At the same time, Whelan was cautious about building and converting with reckless abandon. “If you build it, will they come? That’s not necessarily true,” Whelan explained.

For Whelan, the first questions regarding any mixed-use development or office conversion lie within understandings about a city’s economic, demographic and environmental challenges, which can only be met by a mix of public and private collaboration. The report finds six markers for an urban core than can remain prosperous for the foreseeable future. These data points, both material and immaterial, include economic strength and diversity, strong demographic trends, quality of life, resilient infrastructure, effective city governance and a distinct cultural identity.

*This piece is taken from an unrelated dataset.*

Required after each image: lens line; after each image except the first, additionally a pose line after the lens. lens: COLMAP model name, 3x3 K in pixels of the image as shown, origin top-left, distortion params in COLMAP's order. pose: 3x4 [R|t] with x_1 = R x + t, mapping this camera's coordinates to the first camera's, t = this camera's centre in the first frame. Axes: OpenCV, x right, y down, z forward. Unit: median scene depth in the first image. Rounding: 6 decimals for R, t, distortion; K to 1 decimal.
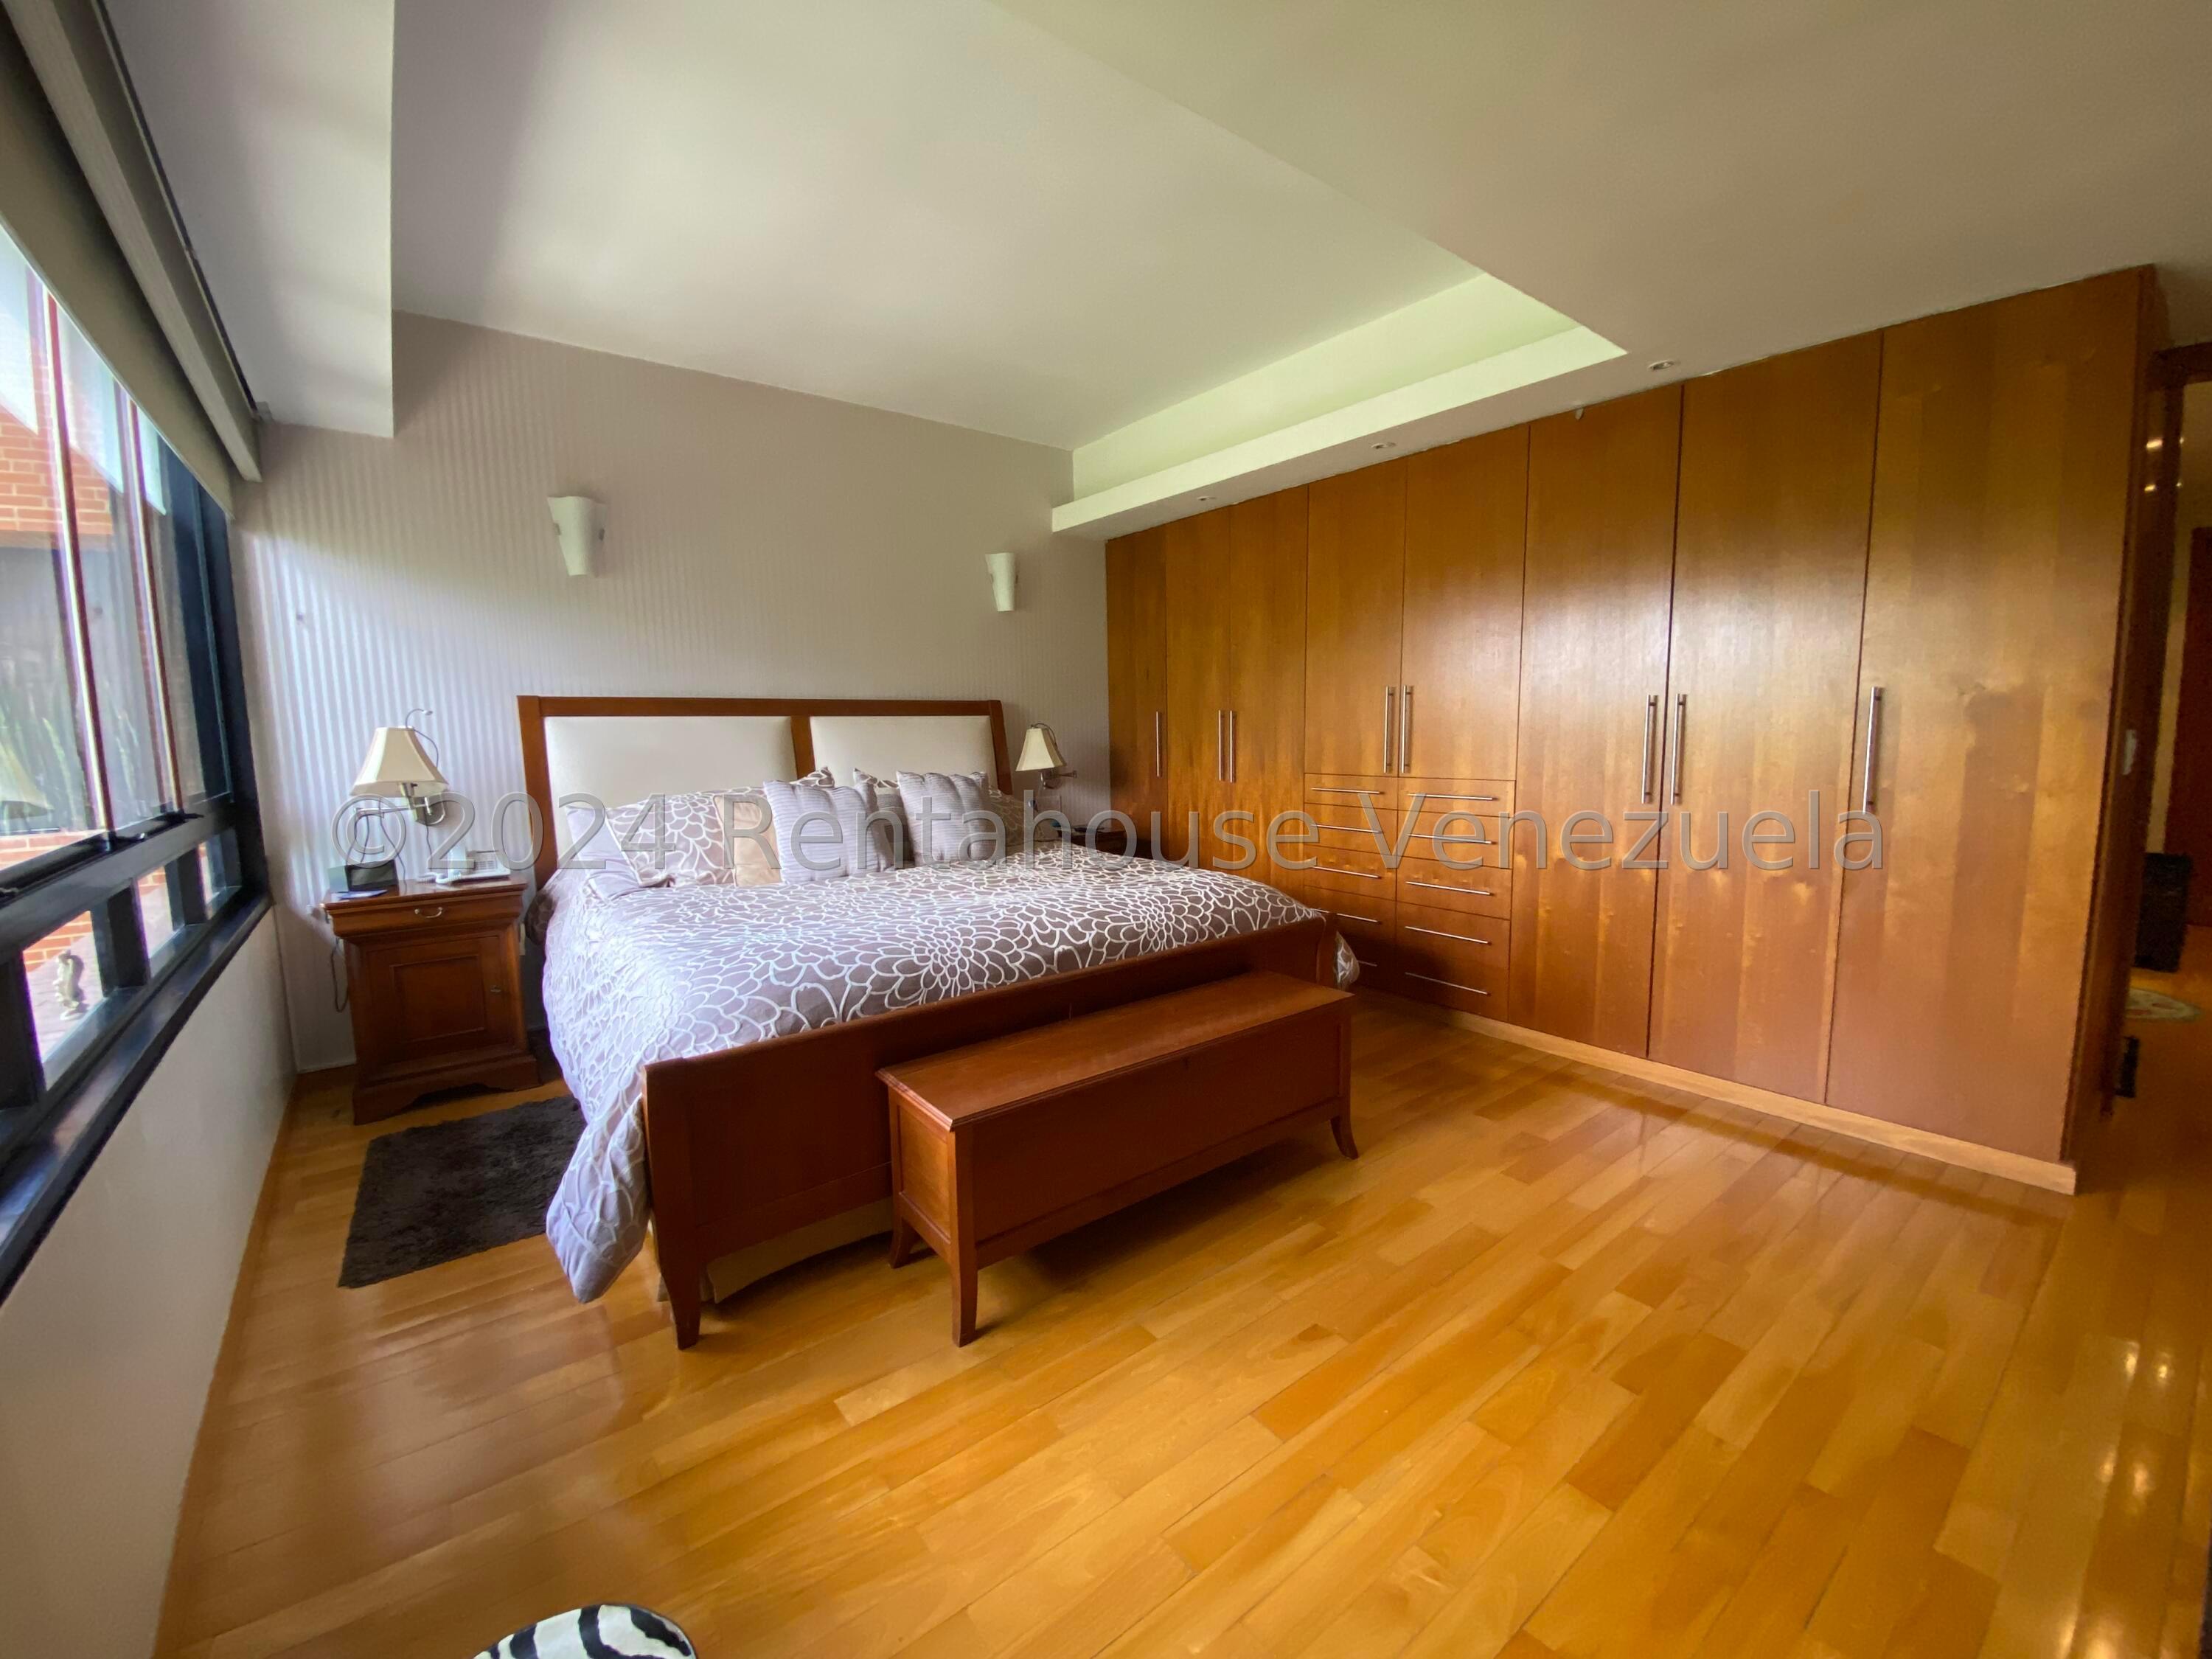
lens RADIAL K [[899.6, 0, 1106.0], [0, 899.6, 829.5], [0, 0, 1]] dist [0.000051, -0.000051]
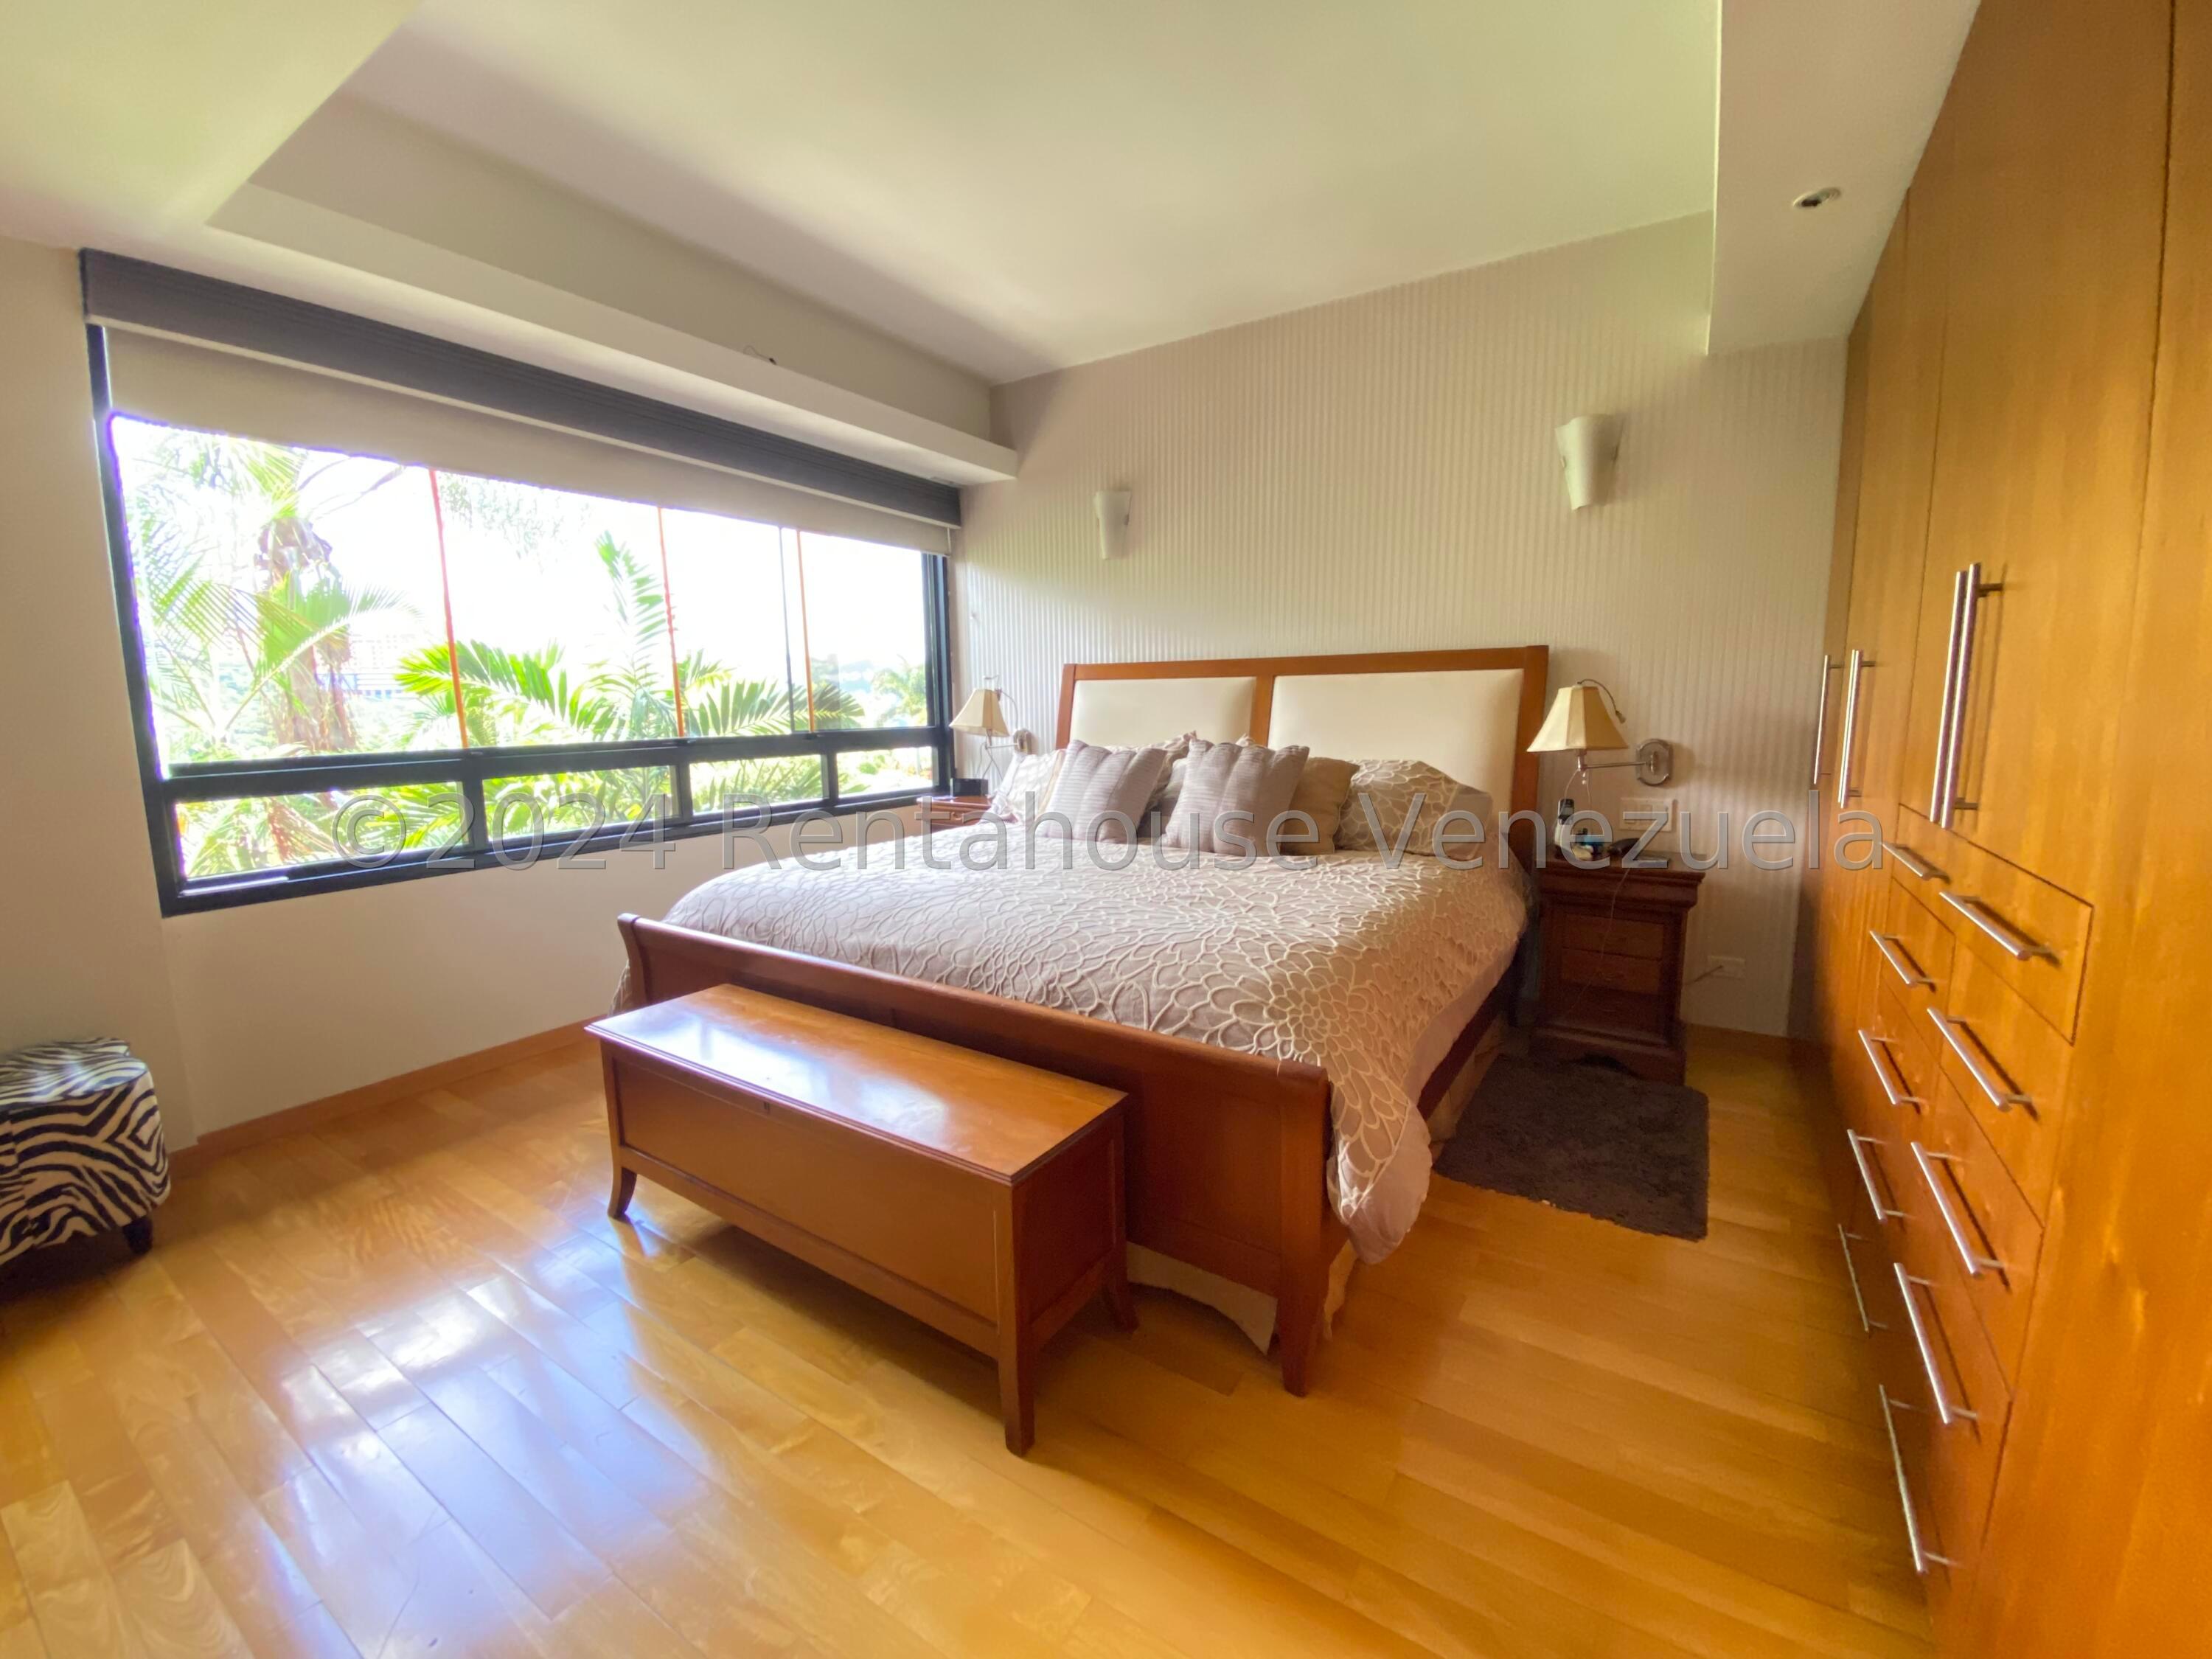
lens RADIAL K [[899.6, 0, 1106.0], [0, 899.6, 829.5], [0, 0, 1]] dist [0.000051, -0.000051]
pose [[0.317003, 0.148032, -0.936801, 0.501778], [-0.098176, 0.987560, 0.122832, -0.065775], [0.943330, 0.053033, 0.327592, 0.544798]]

“A conversion project is not just about the building, but also the location context where it is situated,” explained John Stephens, one of the report’s authors and the firm’s senior director of Americas Consulting. “It’s a matter of what should the identity and feel of a neighborhood become, rather than relying on individual developer efforts,” Stephens concluded. This, coupled with mainstay headwinds such as high interest rates and construction costs, make conversions a form of treatment, but not necessarily a cure for urban vacancies.